WHAT YOU ARE ASKED TO DO :: Leave the pictures out. Retype exactly the lines below from the one containing "middle pip: (446, 322)" through the one containing "ring dip: (578, 507)", and no others.

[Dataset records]
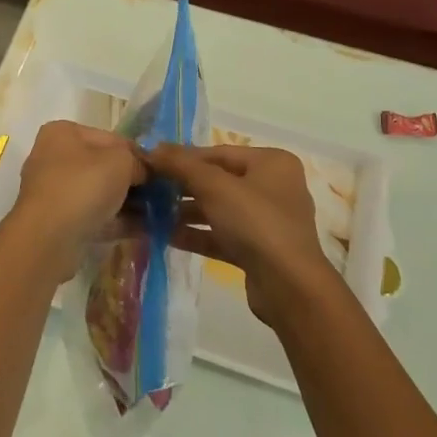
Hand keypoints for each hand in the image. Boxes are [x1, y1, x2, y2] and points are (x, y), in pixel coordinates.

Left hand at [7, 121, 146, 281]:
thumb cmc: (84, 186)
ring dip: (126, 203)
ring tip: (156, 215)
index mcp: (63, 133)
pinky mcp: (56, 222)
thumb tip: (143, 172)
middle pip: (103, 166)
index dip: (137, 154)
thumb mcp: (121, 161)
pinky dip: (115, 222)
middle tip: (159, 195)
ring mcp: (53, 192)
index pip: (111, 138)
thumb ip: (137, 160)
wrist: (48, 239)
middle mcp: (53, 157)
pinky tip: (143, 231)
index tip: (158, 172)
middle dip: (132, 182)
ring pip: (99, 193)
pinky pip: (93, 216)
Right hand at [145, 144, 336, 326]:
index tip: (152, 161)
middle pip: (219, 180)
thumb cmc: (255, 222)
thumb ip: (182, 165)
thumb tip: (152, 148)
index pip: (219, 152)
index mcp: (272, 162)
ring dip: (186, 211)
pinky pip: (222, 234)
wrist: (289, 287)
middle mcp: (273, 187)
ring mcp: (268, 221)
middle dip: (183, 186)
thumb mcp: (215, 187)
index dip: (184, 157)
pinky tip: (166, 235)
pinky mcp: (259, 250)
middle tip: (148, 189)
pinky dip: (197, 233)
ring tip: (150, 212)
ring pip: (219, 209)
---
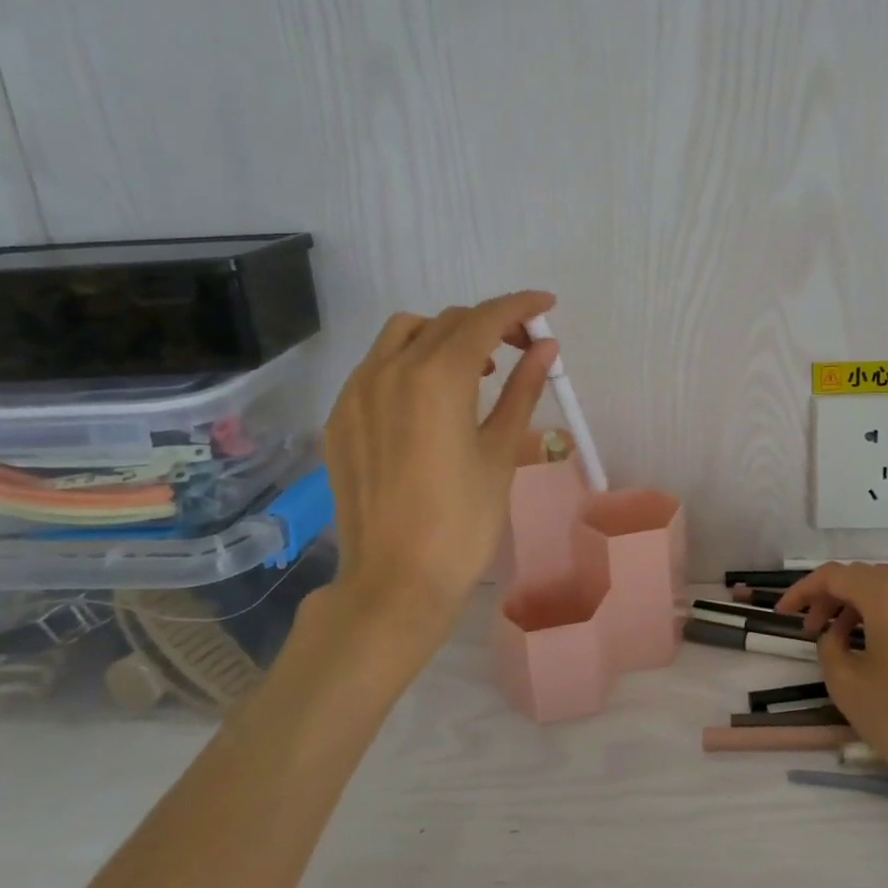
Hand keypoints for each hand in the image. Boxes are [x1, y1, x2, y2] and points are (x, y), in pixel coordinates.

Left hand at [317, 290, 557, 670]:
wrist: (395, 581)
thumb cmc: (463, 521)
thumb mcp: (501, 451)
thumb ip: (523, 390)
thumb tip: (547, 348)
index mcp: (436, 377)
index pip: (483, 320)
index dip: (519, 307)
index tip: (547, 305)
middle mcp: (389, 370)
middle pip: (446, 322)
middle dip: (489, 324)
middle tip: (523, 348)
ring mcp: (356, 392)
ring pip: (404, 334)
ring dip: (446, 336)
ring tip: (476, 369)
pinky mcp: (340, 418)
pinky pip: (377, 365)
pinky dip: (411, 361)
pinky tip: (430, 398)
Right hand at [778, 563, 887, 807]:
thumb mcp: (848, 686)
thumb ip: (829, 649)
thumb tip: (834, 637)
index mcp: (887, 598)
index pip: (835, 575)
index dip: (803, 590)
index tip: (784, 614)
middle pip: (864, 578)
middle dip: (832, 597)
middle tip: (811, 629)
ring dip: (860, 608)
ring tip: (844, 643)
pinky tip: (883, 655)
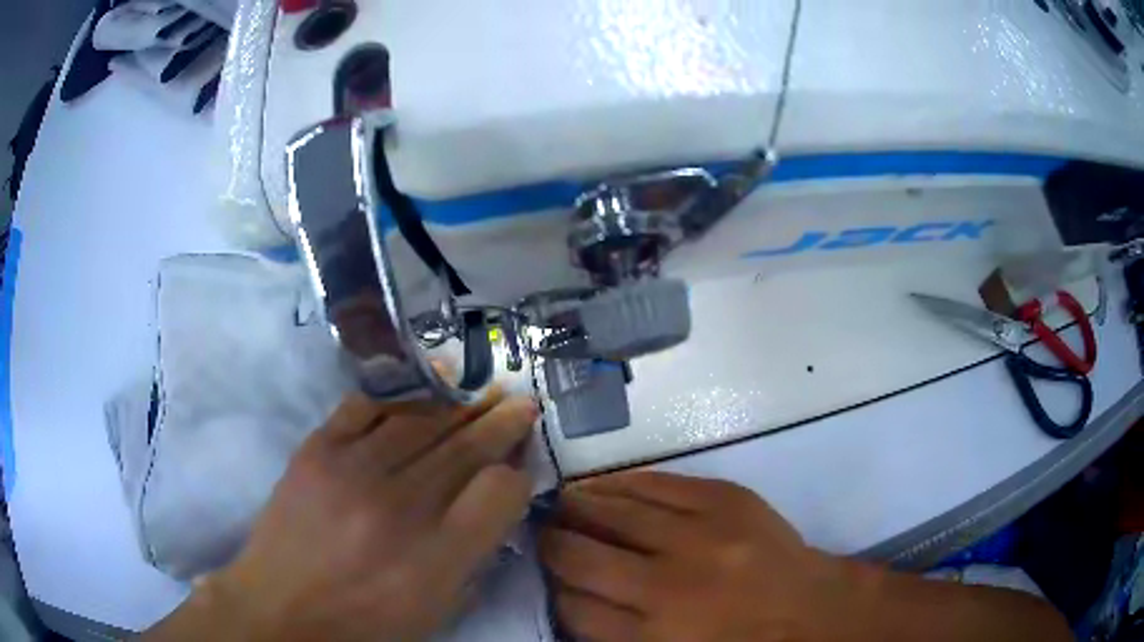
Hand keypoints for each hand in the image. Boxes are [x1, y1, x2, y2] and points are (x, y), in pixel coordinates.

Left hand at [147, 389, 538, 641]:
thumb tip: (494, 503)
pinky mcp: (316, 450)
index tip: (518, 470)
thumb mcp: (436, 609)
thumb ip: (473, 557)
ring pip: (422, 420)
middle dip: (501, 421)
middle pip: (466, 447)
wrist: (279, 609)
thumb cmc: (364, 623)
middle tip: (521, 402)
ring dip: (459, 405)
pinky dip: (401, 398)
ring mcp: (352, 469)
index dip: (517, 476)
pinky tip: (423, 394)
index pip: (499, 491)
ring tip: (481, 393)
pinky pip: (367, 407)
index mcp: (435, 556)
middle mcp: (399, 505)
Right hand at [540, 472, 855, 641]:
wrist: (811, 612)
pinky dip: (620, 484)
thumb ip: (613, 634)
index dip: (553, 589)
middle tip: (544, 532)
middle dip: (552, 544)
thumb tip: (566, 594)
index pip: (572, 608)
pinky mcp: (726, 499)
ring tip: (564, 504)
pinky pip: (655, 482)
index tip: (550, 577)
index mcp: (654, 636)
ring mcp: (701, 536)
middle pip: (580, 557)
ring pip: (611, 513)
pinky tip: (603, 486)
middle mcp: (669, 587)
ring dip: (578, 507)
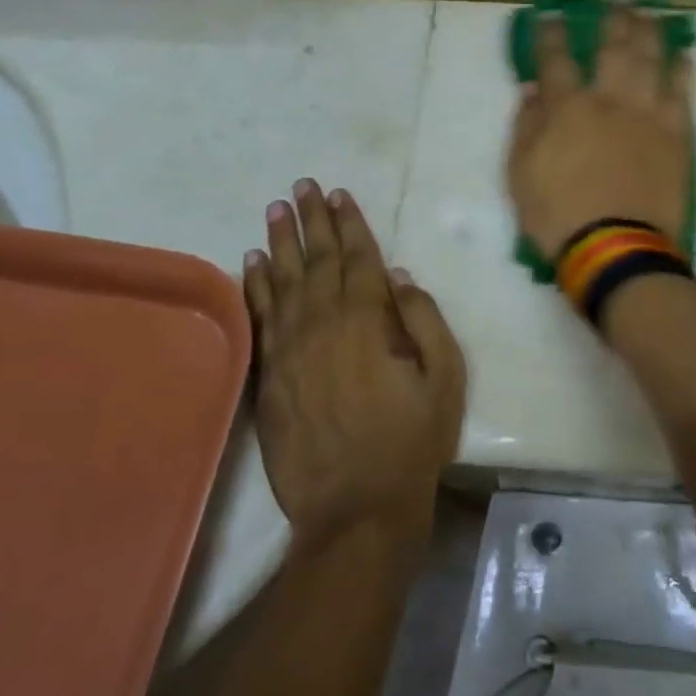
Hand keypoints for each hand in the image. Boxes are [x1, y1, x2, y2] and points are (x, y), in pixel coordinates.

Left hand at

RESPONSE TO THIS TASK ::
middle pip: (446, 322)
middle dip: (489, 324)
middle tip: (523, 348)
ring mcp: (356, 392)
ring pip: (404, 334)
ring dip: (446, 336)
ring tip: (476, 369)
pinky mcp: (340, 418)
pinky pip: (377, 365)
pinky dip: (411, 361)
pinky tip: (430, 398)
Right hand at [778, 563, 887, 807]:
thumb mcp: (848, 686)
thumb ip: (829, 649)
thumb tip: (834, 637)
index mcp: (887, 598)
index pip: (835, 575)
index dip: (803, 590)
index tip: (784, 614)
middle pip: (864, 578)
middle dip: (832, 597)
middle tip: (811, 629)
ring dip: (860, 608)
ring tip: (844, 643)
pinky tip: (883, 655)
Hand keypoints for each hand in the image. Boxes are [x1, y1, x2, y2] and points are (x, y), in pixel coordinates.

Left hand at [147, 389, 538, 641]:
thumb tip: (494, 503)
pinky mcp: (316, 450)
index tip: (518, 470)
thumb mcp: (436, 609)
thumb ip: (473, 557)
ring pip: (422, 420)
middle dip: (501, 421)
middle pip: (466, 447)
wrist: (279, 609)
thumb cmc: (364, 623)
middle tip: (521, 402)
ring dip: (459, 405)
pinky dip: (401, 398)
ring mcp: (352, 469)
index dip: (517, 476)
pinky tip: (423, 394)
index pip: (499, 491)
ring tip: (481, 393)
pinky pip: (367, 407)
index mcp: (435, 556)
middle mcp: (399, 505)
Right hand at [540, 472, 855, 641]:
wrist: (811, 612)
pinky dip: (620, 484)
thumb ip: (613, 634)
index dip: (553, 589)
middle tip: (544, 532)
middle dip: (552, 544)
thumb tip: (566, 594)
index pip: (572, 608)
pinky mcp: (726, 499)
ring tip: (564, 504)
pinky pip: (655, 482)
index tip: (550, 577)
index mcp: (654, 636)
ring mcp: (701, 536)
middle pip: (580, 557)
ring pip: (611, 513)
pinky tip: (603, 486)
middle mcp: (669, 587)
ring dip: (578, 507)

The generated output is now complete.